Ghoulies III: Ghoulies Go to College on Tubi/Vudu

“It’s got pranks, pancakes and partying!” says my friend Cody. “The Ghoulies go to college!” Which is good to know, since it’s right there in the title. I asked Cody for a film to recommend that would be a good tribute to the late, great special-effects artist/director John Carl Buechler — whose effects résumé includes From Beyond, 1988’s To Die For, A Nightmare on Elm Street 4: The Dream Master, Indiana Jones and the Last Crusade, Tammy and the T-Rex, and Friday the 13th Part VII: The New Blood. Ghoulies III, the first R-rated entry in the Ghoulies franchise, features ancient rituals, wyrd toilets, magick hidden within profane pages, library dominos and beeramids (which are exactly what you think they are). It’s got puppets and puke in equal measure, no frat party is left standing, and one of the lead Ghoulie voices is Richard Kind!

Scooby-Doo! and KISS: Rock and Roll Mystery on DirecTV

There’s a lot of talk currently about the new animated film Scoob!, which was released direct to VOD on May 15. For younger viewers, or for parents looking for a way to get their kids into the adventures of Mystery Incorporated, it’s a valid option. But I found it a little disheartening (Shaggy Rogers is either Matthew Lillard or the late Casey Kasem, no shade to Will Forte), and it’s more focused on Hanna-Barbera cinematic-universe-building (convicted hate criminal and occasional decent actor “Marky” Mark Wahlberg as Blue Falcon takes up way too much of the narrative) than providing good Scooby-Doo adventures. Which is how I find myself recommending the 2015 team-up of the Mystery Incorporated gang and KISS, which isn’t just a fun, spooky, rock-themed adventure — it’s the highest-quality thing that KISS has attached its name to since 1987’s “Crazy, Crazy Nights” single. Your mileage may very, but this is a nimble satire that actually addresses the way that KISS branding has attained a life of its own, it’s got a great cast (the late Garry and Penny Marshall both provide voices, as do Kevin Smith and Pauley Perrette), and the whole thing is a weirdly psychedelic romp into the rich histories of both the Scooby-Doo gang and KISS. The iconography of The Elder comes into play, y’all.

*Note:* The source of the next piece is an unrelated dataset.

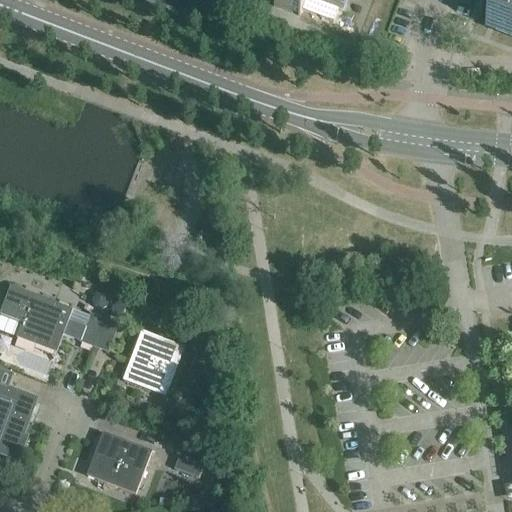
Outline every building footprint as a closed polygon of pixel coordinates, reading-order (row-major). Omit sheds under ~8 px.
[(340,12),(344,0),(276,0),(274,7),(300,17),(302,12),(306,0),(307,0),(338,12),(340,12)] [(307,0),(306,0),(302,12),(334,24),(338,12),(307,0)] [(511,0),(503,0),(502,2),(495,0),(485,25),(494,29),(511,35),(511,0)] [(17,340),(56,354),(63,336),(80,343),(80,344),(93,349),(104,321),(90,316),(89,320),(11,290),(1,317),(23,325),(17,340)] [(94,296),(92,303),(94,309),(101,312),(108,309),(110,302),(108,296),(101,293),(94,296)] [(109,318),(124,323),(129,310),(115,304),(109,318)] [(108,355),(119,327),(104,321),(93,349),(108,355)] [(142,335),(124,383),(165,399),(183,351),(142,335)] [(13,376),(0,370),(0,432),(2,433),(0,439),(0,454),(16,460),(37,403),(7,391),(13,376)] [(103,437),(88,478),(135,496),(151,455),(103,437)] [(204,454),(203,459),(204,464),(207,467),(212,467),(217,465),(218,460),(217,455),(213,452),(208,452),(204,454)] [(199,481),(204,467),(180,458),(174,472),(199,481)] [(207,476),(199,493),(214,499),(221,482),(207,476)] [(210,511),(231,511),(230,502),(210,505),(210,511)]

Escapist Camp, Retro Glitz and More, Now Available to Stream

Valley Girl

Valley Girl on VOD

An exponentially more enjoyable Alicia Silverstone movie than January’s The Lodge, this kind-hearted jukebox musical is less a remake of the rightfully beloved Martha Coolidge/Deborah Foreman 1983 classic than a misty, water-colored recollection of that film’s story told by a contemporary mom to her daughter. Valley Girl deals with some drama of the heart. The clothes are stunning, and the makeup subdued. (As critic Dave White points out, movies about the ’80s never want to commit to the truly freakish tonal range of makeup of that actual time: Retrospect leans toward The Wedding Singer, when the more accurate choice is Liquid Sky.) The songs here become the diegetic hopes and dreams of Vals and Punks and, well, all of us. Director Rachel Lee Goldenberg (she did that Kristen Wiig/Will Ferrell Lifetime movie A Deadly Adoption) knows how to stage a dance number — my personal faves include “We Got the Beat” as a mall-size opener and “The Safety Dance” as a roller-disco birthday party conflict engine. Star Jessica Rothe is just as magnetic and vibrant here as she is in the Happy Death Day movies. This is the perfect mental margarita to decompress with, because sometimes the world is just too much.